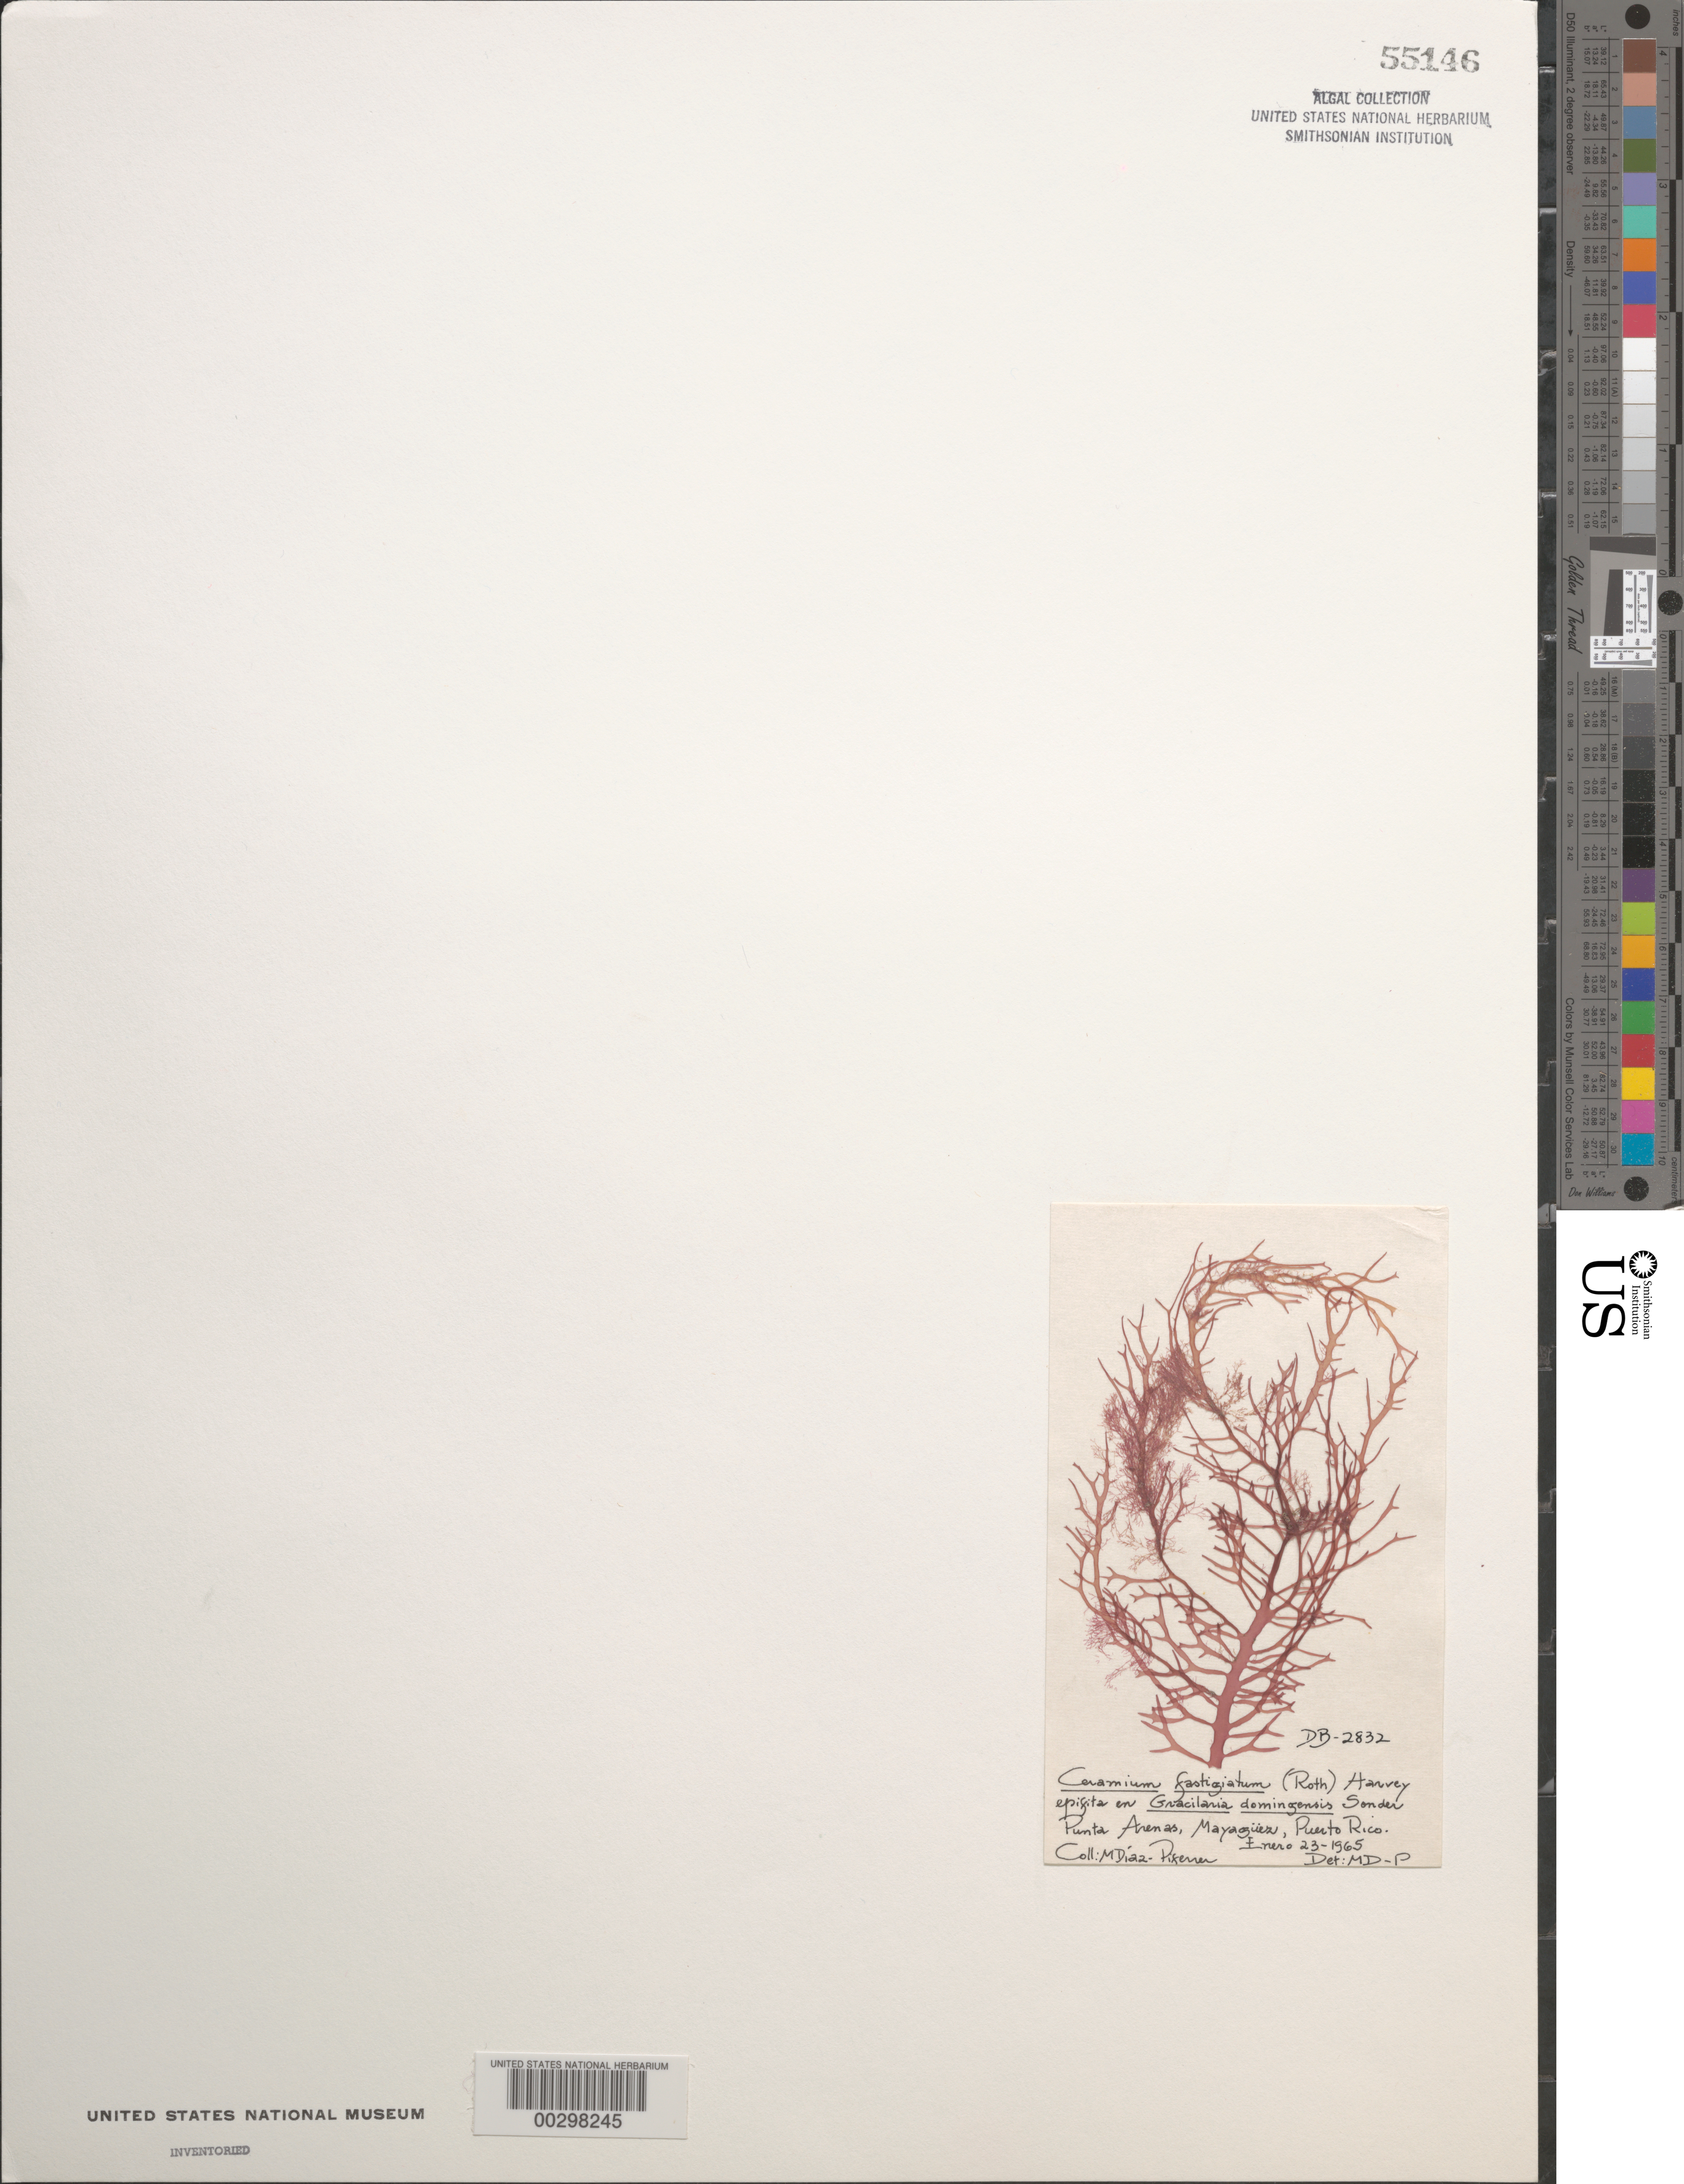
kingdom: Plantae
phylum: Rhodophyta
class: Florideophyceae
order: Ceramiales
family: Ceramiaceae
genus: Ceramium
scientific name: Ceramium fastigiatum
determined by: Diaz-Piferrer, M.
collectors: M. Diaz-Piferrer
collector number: Db-2832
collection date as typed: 23 Jan 1965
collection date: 1965-01-23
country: Puerto Rico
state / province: Mayaguez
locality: Punta arenas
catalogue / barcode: US 55146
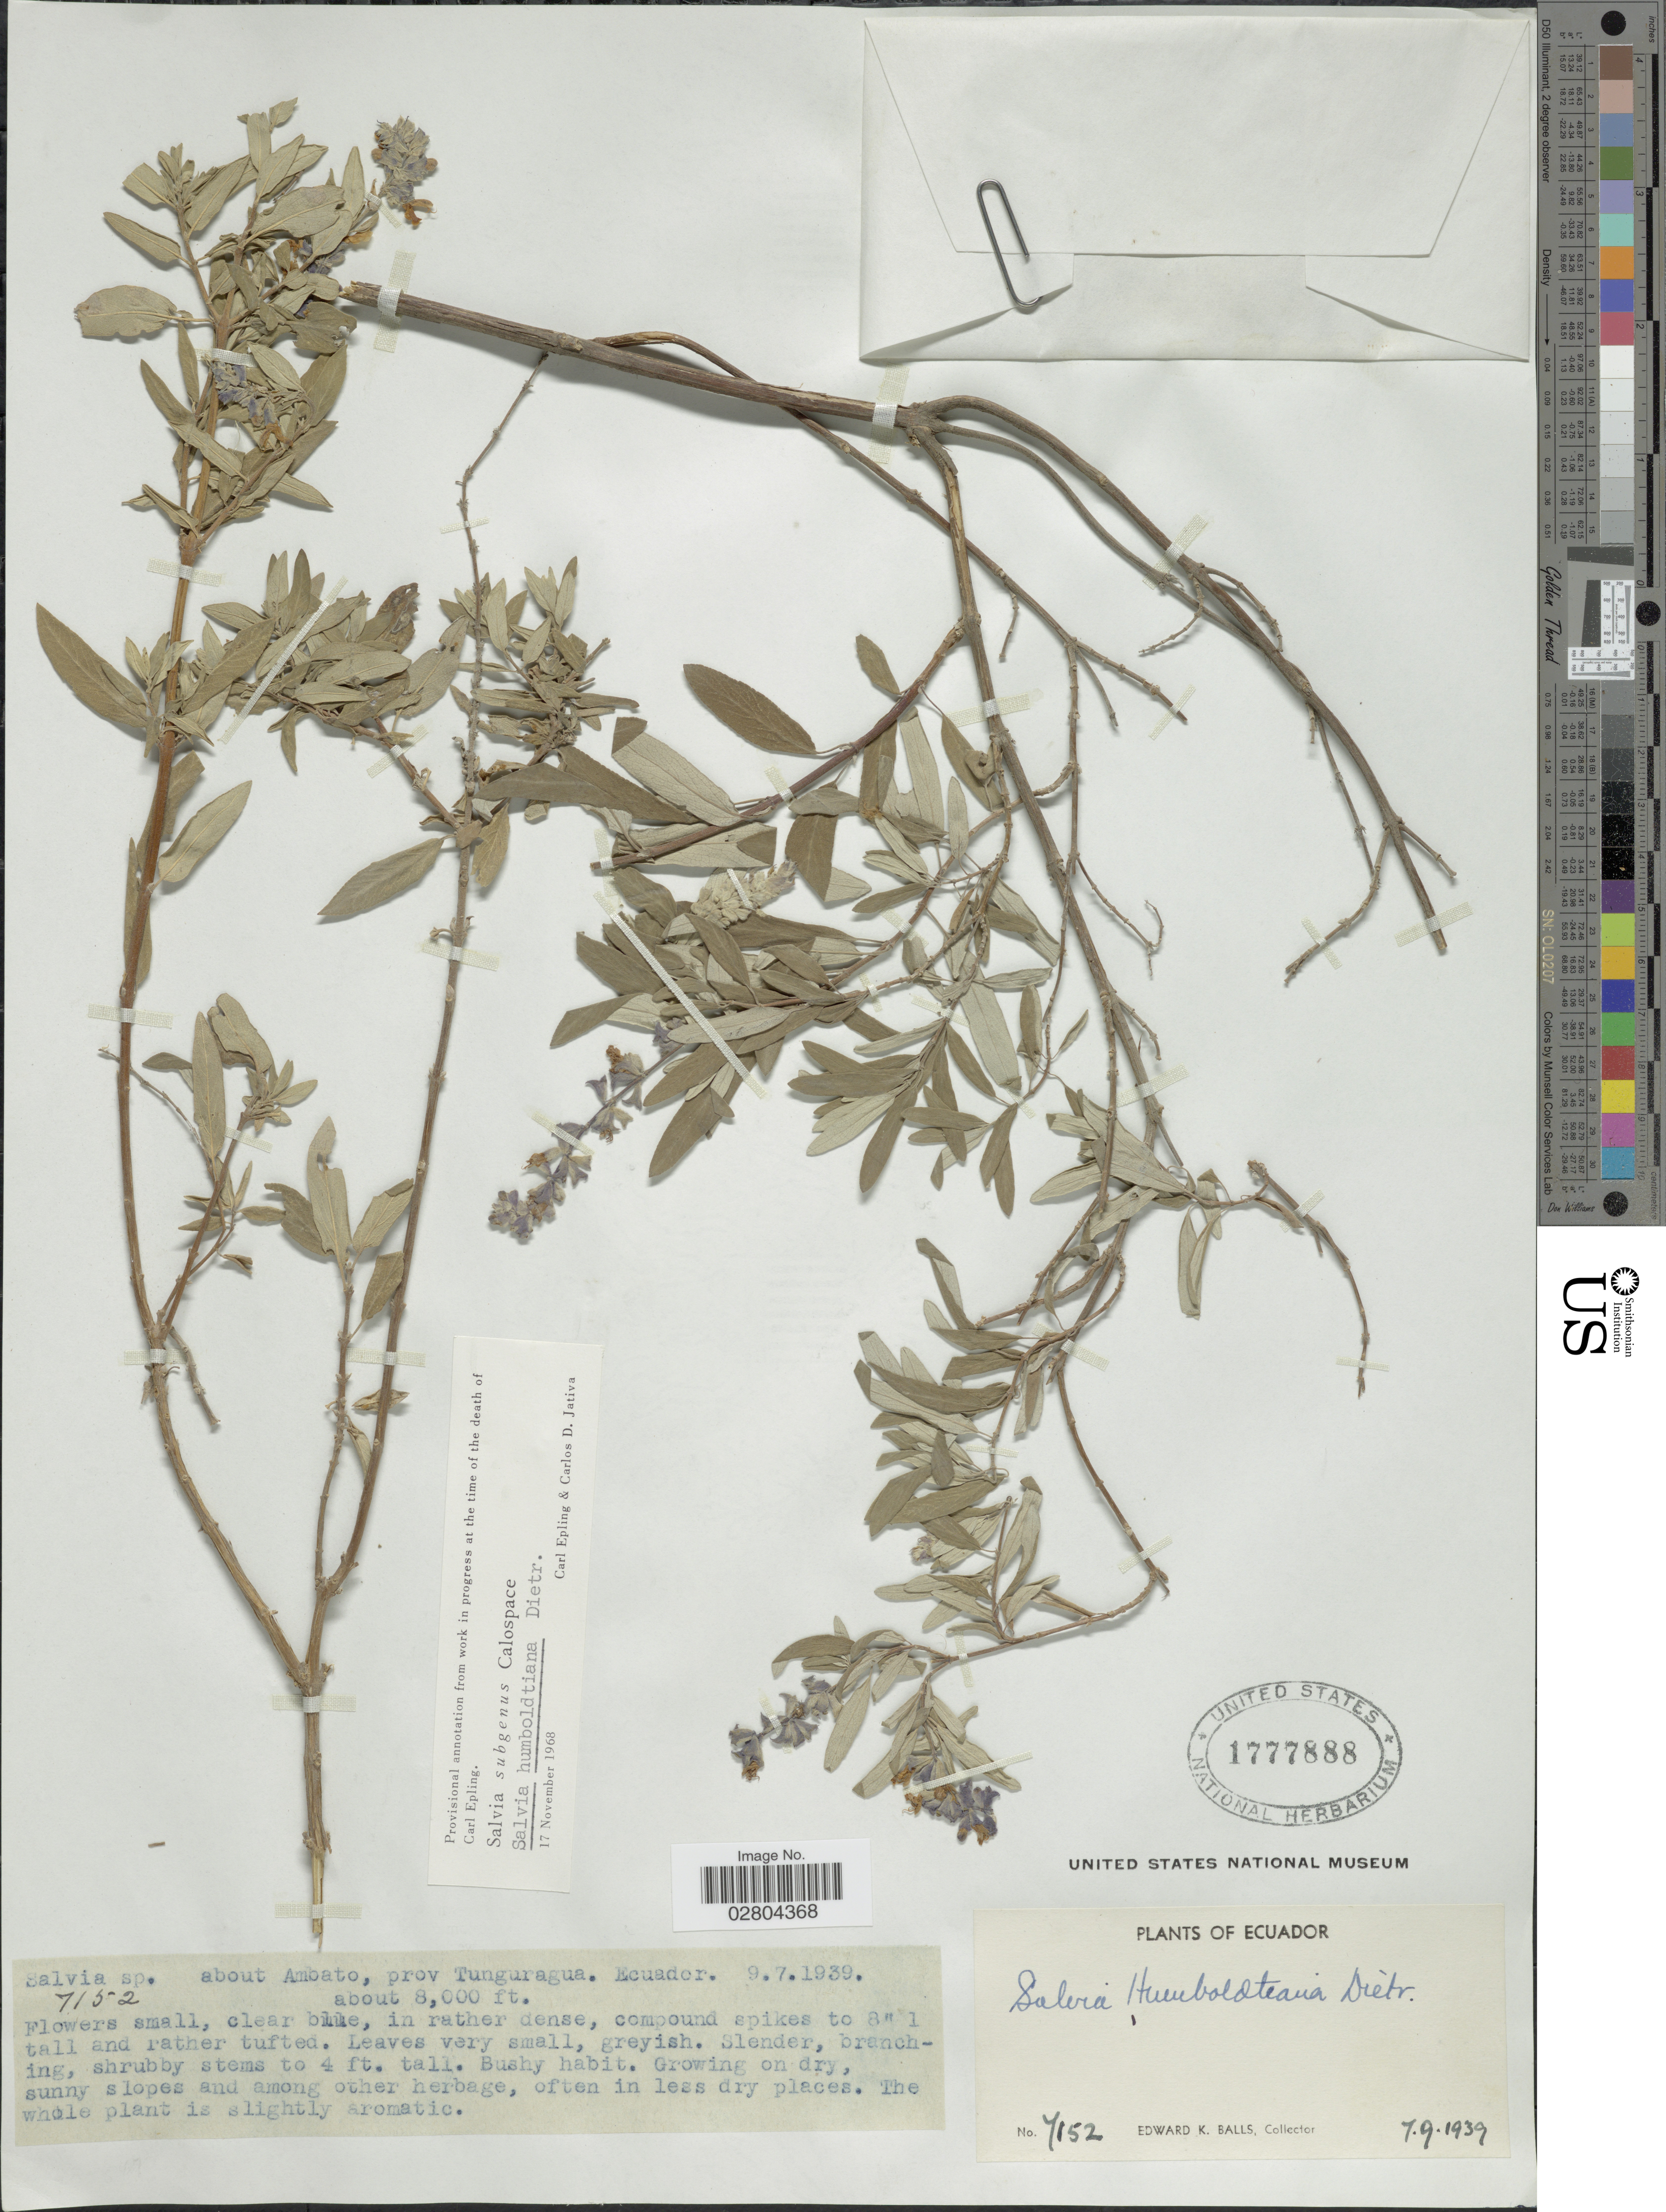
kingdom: Plantae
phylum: Tracheophyta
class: Magnoliopsida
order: Lamiales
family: Lamiaceae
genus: Salvia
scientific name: Salvia humboldtiana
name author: F. Dietr.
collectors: E. K. Balls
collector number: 7152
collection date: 1939-07-09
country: Ecuador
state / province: Tungurahua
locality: About Ambato, prov. Tunguragua.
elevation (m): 2438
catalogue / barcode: US 1777888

• **WORK TO BE COMPLETED**
Transcribe every catalog line from both rows above, character for character, and leave the pictures out of your answer.

• **FULL SOLUTION**
kingdom: Plantae
phylum: Rhodophyta
class: Florideophyceae
order: Ceramiales
family: Ceramiaceae
genus: Ceramium
scientific name: Ceramium fastigiatum
determined by: Diaz-Piferrer, M.
collectors: M. Diaz-Piferrer
collector number: Db-2832
collection date as typed: 23 Jan 1965
collection date: 1965-01-23
country: Puerto Rico
state / province: Mayaguez
locality: Punta arenas
catalogue / barcode: US 55146
kingdom: Plantae
phylum: Tracheophyta
class: Magnoliopsida
order: Lamiales
family: Lamiaceae
genus: Salvia
scientific name: Salvia humboldtiana
name author: F. Dietr.
collectors: E. K. Balls
collector number: 7152
collection date: 1939-07-09
country: Ecuador
state / province: Tungurahua
locality: About Ambato, prov. Tunguragua.
elevation (m): 2438
catalogue / barcode: US 1777888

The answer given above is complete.